I have two media grow beds; which will house my worms. The compost I'm getting from my good scraps are going in my outdoor garden beds and house plants. I will be growing tilapia only. I looked into mussels and it will be tough to grow in my climate. I can't fight Mother Nature; when the summer temps are +100. I will have a swamp cooler set up in my green house, and electric heaters for the winter (just need to keep ambient temps at 55 degrees).
Actually I was researching growing brine shrimp. It requires a small footprint, and you get tons of protein. You use clippings from your garden to supply other micro minerals needed for a healthy fish.
This is the story providing me the only information I know on the subject. It seems RIGHT up your ally in the "make money in an open, unused" market. http://www.npr.org/blogs/thesalt/2013/09/19/223728061/making-food-from-flies-its-not-that-icky
It's still only a figment that I've written down a couple places on paper, but basically it's just sinking a tank into the ground (ground temp in FL is about 71 year-round) and seeing what materials make sense to house the tank in that will give enough light to keep fish on a day/night cycle, keep the tank (and contents) at a max of 71-72, structural integrity/etc., and then using a cooler from there. Basically, what thermo is involved to ensure that heat input to the tank from the air/water interface can be mitigated by that from the tank/tank wall/ground interface? And then seeing if I can run supplemental cooling to keep it in the 50's for salmon (or 60's for trout). I don't know that anyone's really done cold-weather fish in a warm-weather environment (tilapia's pretty easy down here--not that I have the experience yet) and it's more just playing around with an idea.

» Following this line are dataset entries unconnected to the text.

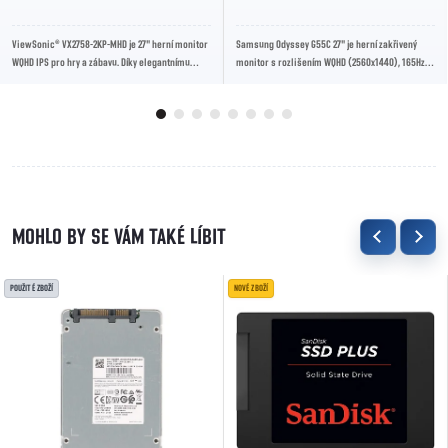
ViewSonic® VX2758-2KP-MHD je 27" herní monitor
Samsung Odyssey G55C 27" je herní zakřivený
WQHD IPS pro hry a zábavu. Díky elegantnímu
monitor s rozlišením WQHD (2560x1440), 165Hz
bezrámovému designu nabízí VX2758-2KP-MHD...
obnovovací frekvencí a 1ms dobou odezvy. Díky...
POUŽITÉ ZBOŽÍ
NOVÉ ZBOŽÍ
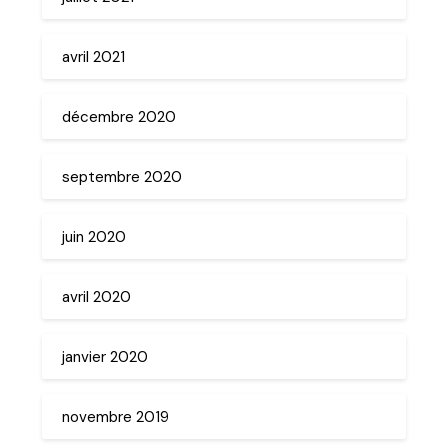
avril 2021
décembre 2020
septembre 2020
juin 2020
avril 2020
janvier 2020
novembre 2019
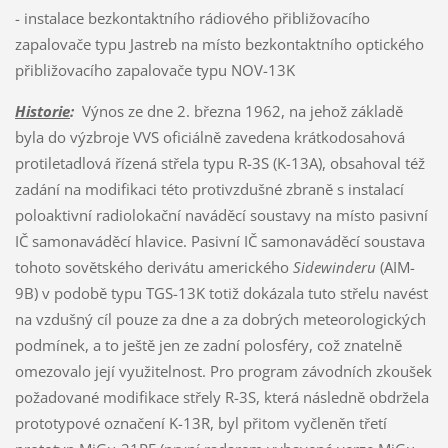
- instalace bezkontaktního rádiového přibližovacího
zapalovače typu Jastreb na místo bezkontaktního optického
přibližovacího zapalovače typu NOV-13K
Historie
:
Výnos ze dne 2. března 1962, na jehož základě
byla do výzbroje VVS oficiálně zavedena krátkodosahová
protiletadlová řízená střela typu R-3S (K-13A), obsahoval též
zadání na modifikaci této protivzdušné zbraně s instalací
poloaktivní radiolokační naváděcí soustavy na místo pasivní
IČ samonaváděcí hlavice. Pasivní IČ samonaváděcí soustava
tohoto sovětského derivátu amerického
Sidewinderu
(AIM-
9B) v podobě typu TGS-13K totiž dokázala tuto střelu navést
na vzdušný cíl pouze za dne a za dobrých meteorologických
podmínek, a to ještě jen ze zadní polosféry, což znatelně
omezovalo její využitelnost. Pro program závodních zkoušek
požadované modifikace střely R-3S, která následně obdržela
prototypové označení K-13R, byl přitom vyčleněn třetí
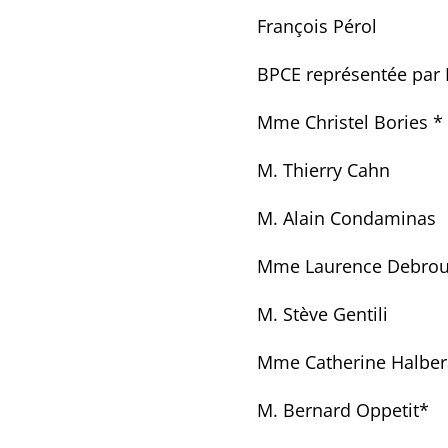
François Pérol
BPCE représentée par 
Mme Christel Bories *
M. Thierry Cahn
M. Alain Condaminas
Mme Laurence Debrou
M. Stève Gentili
Mme Catherine Halber
M. Bernard Oppetit*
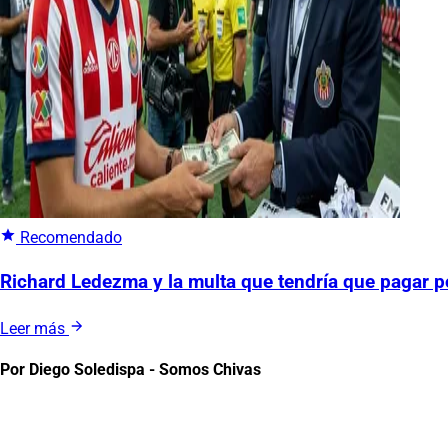
Recomendado
Richard Ledezma y la multa que tendría que pagar p
Leer más
Por Diego Soledispa - Somos Chivas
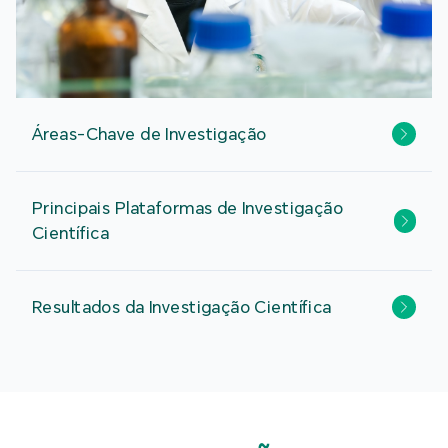
Áreas-Chave de Investigação
Principais Plataformas de Investigação
Científica
Resultados da Investigação Científica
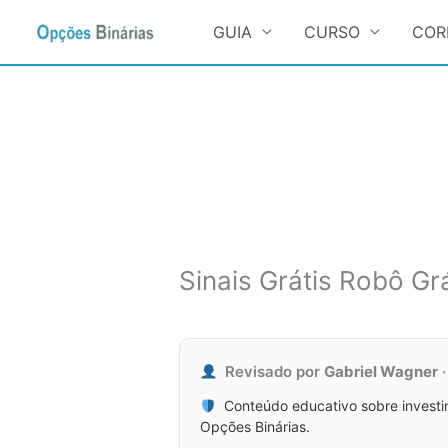
Search
for:
GUIA
CURSO
COR
Ir
para
o
conteúdo
Sinais Grátis Robô Grá
Revisado por
Gabriel Wagner
Conteúdo educativo sobre investim
Opções Binárias.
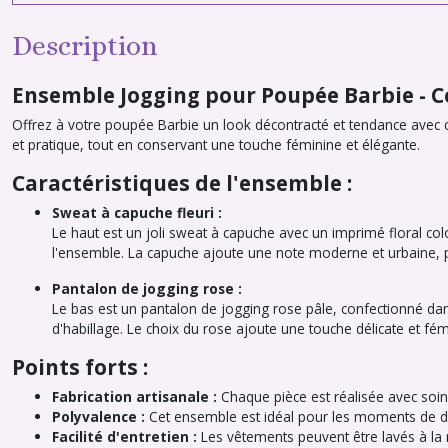
Description
Ensemble Jogging pour Poupée Barbie - C
Offrez à votre poupée Barbie un look décontracté et tendance avec
et pratique, tout en conservant une touche féminine et élégante.
Caractéristiques de l'ensemble :
Sweat à capuche fleuri :
Le haut est un joli sweat à capuche avec un imprimé floral co
l'ensemble. La capuche ajoute une note moderne et urbaine, p
Pantalon de jogging rose :
Le bas est un pantalon de jogging rose pâle, confectionné dans
d'habillage. Le choix du rose ajoute une touche délicate et fém
Points forts :
Fabrication artisanale :
Chaque pièce est réalisée avec soin 
Polyvalence :
Cet ensemble est idéal pour les moments de dét
Facilité d'entretien :
Les vêtements peuvent être lavés à la m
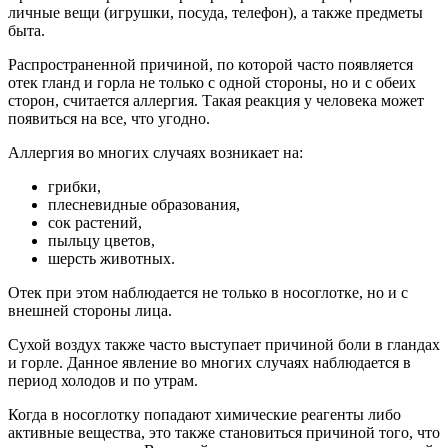
личные вещи (игрушки, посуда, телефон), а также предметы
быта.
Распространенной причиной, по которой часто появляется
отек гланд и горла не только с одной стороны, но и с обеих
сторон, считается аллергия. Такая реакция у человека может
появиться на все, что угодно.
Аллергия во многих случаях возникает на:
грибки,
плесневидные образования,
сок растений,
пыльцу цветов,
шерсть животных.
Отек при этом наблюдается не только в носоглотке, но и с
внешней стороны лица.
Сухой воздух также часто выступает причиной боли в гландах
и горле. Данное явление во многих случаях наблюдается в
период холодов и по утрам.
Когда в носоглотку попадают химические реагенты либо
активные вещества, это также становиться причиной того, что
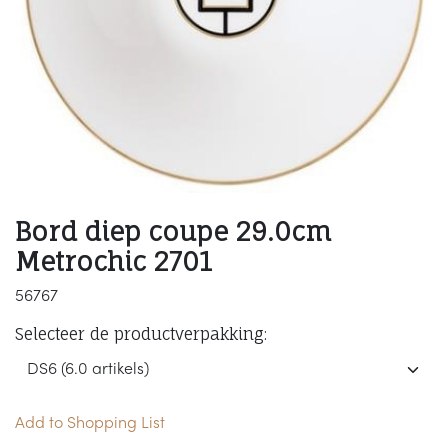
Bord diep coupe 29.0cm
Metrochic 2701
56767
Selecteer de productverpakking:
Add to Shopping List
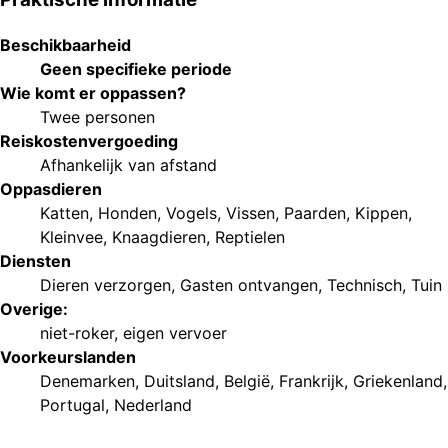
Beschikbaarheid
Geen specifieke periode
Wie komt er oppassen?
Twee personen
Reiskostenvergoeding
Afhankelijk van afstand
Oppasdieren
Katten
,
Honden
,
Vogels
,
Vissen
,
Paarden
,
Kippen
,
Kleinvee
,
Knaagdieren
,
Reptielen
Diensten
Dieren verzorgen
,
Gasten ontvangen
,
Technisch
,
Tuin
Overige:
niet-roker
,
eigen vervoer
Voorkeurs
landen
Denemarken
,
Duitsland
,
België
,
Frankrijk
,
Griekenland
,
Portugal
,
Nederland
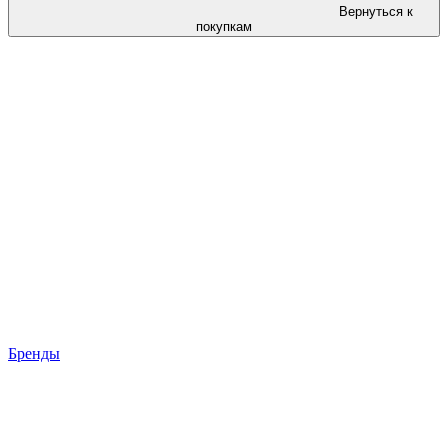
Вернуться к
покупкам
Бренды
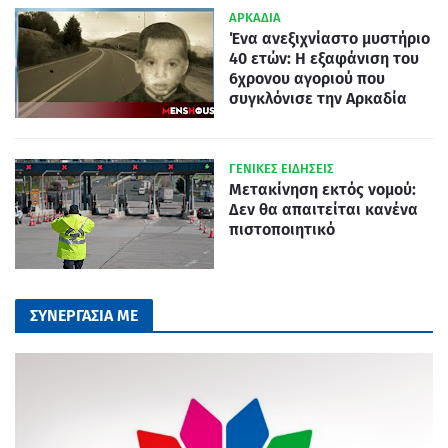
ΑΡΚΑΔΙΑ
Ένα ανεξιχνίαστο μυστήριο
40 ετών: Η εξαφάνιση του
6χρονου αγοριού που
συγκλόνισε την Αρκαδία
ΓΕΝΙΚΕΣ ΕΙΔΗΣΕΙΣ
Μετακίνηση εκτός νομού:
Δεν θα απαιτείται κανένα
πιστοποιητικό
ΣΥΝΕΡΓΑΣΙΑ ΜΕ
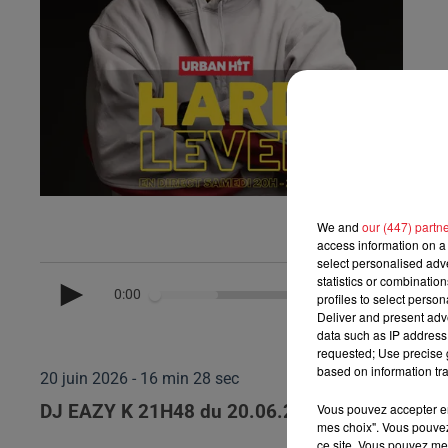
We and
our (447) partn
access information on a 
select personalised ad
statistics or combinatio
0:00
profiles to select person
Deliver and present adv
data such as IP address 
requested; Use precise g
based on information tra
20 juin 2026 - 16 min 28 sec
Vous pouvez accepter en 
DJ EAZY K 21H48 du 20.06.2026
mes choix". Vous pouvez
ce site. Vous pouvez met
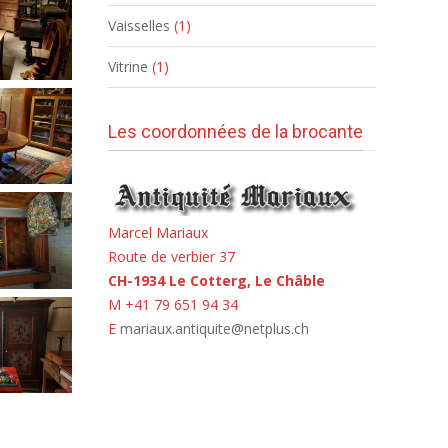
Vaisselles
(1)
Vitrine
(1)
Les coordonnées de la brocante
Marcel Mariaux
Route de verbier 37
CH-1934 Le Cotterg, Le Châble
M +41 79 651 94 34
E
mariaux.antiquite@netplus.ch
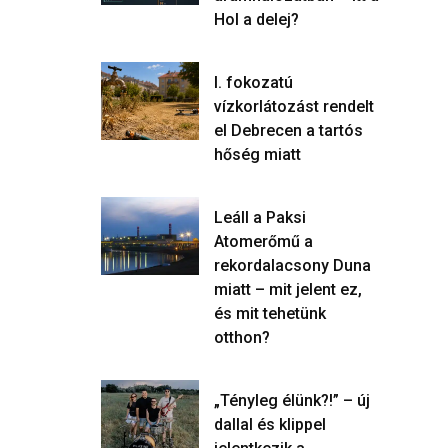
Hol a delej?
I. fokozatú
vízkorlátozást rendelt
el Debrecen a tartós
hőség miatt
Leáll a Paksi
Atomerőmű a
rekordalacsony Duna
miatt – mit jelent ez,
és mit tehetünk
otthon?
„Tényleg élünk?!” – új
dallal és klippel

If (when?) I start mine up, it'll be tilapia-based at first while seeing which polycultures (mussels? freshwater prawns? Crawfish?) can co-exist between the tilapia and the hydroponic beds. But I think that if I could find a way to pull off freshwater salmon, it would be pretty profitable, as energy costs would probably be the big thing (I'm also looking into the physics behind solar panel-driven cooling systems, but I'm more leery of that b/c of solar efficiency coupled with high start-up cost).
Hmm something I'd like to point out is that if you are trying to immerse your whole tank underground, then additionally cool said tank, you will at some point be fighting the earth wanting to heat the tank above 50F.